▸ Input data:

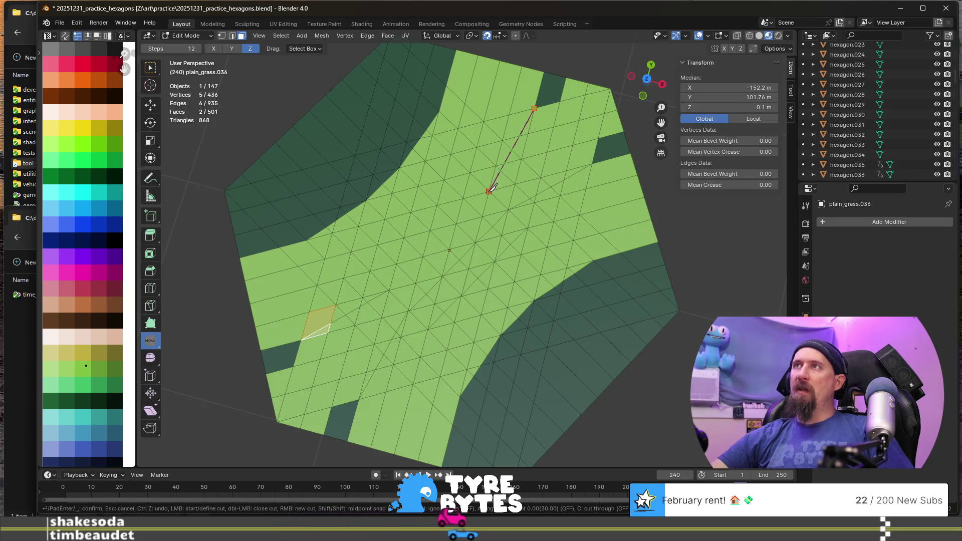
click(489, 191)
scroll(489, 190, up, 3)
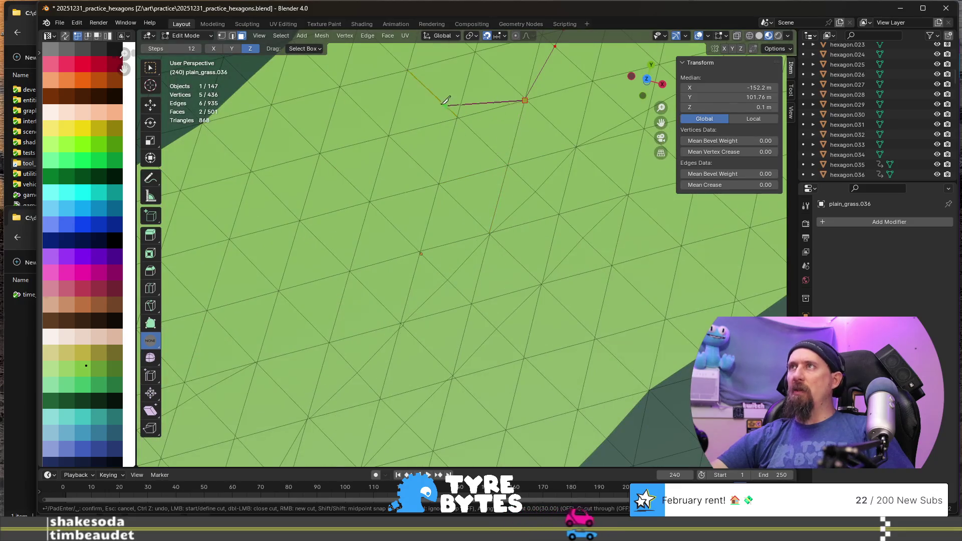
scroll(441, 96, down, 1)
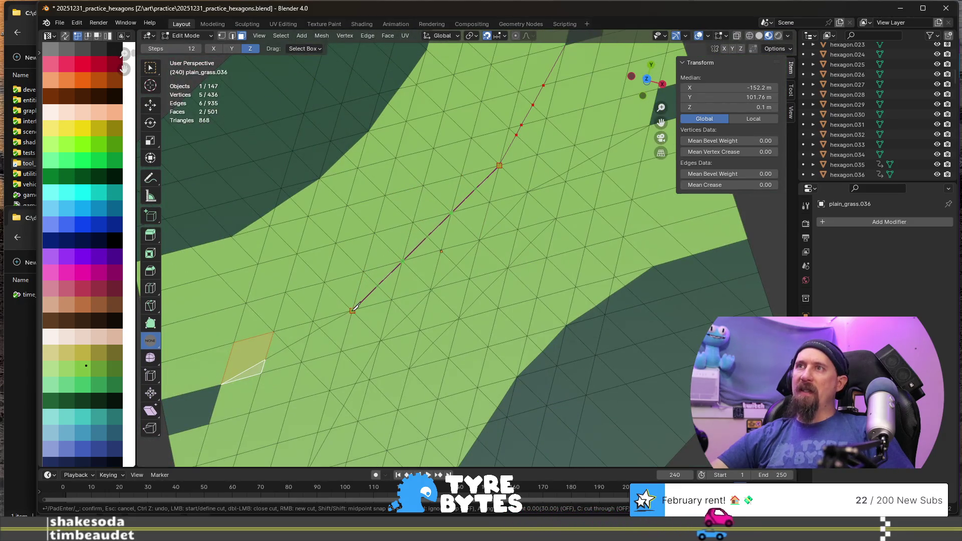
click(352, 309)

▸ Exercise requirements:
Go through the listing above and quote it exactly, apart from its images.

▸ Output of the task:
click(489, 191)
scroll(489, 190, up, 3)
scroll(441, 96, down, 1)
click(352, 309)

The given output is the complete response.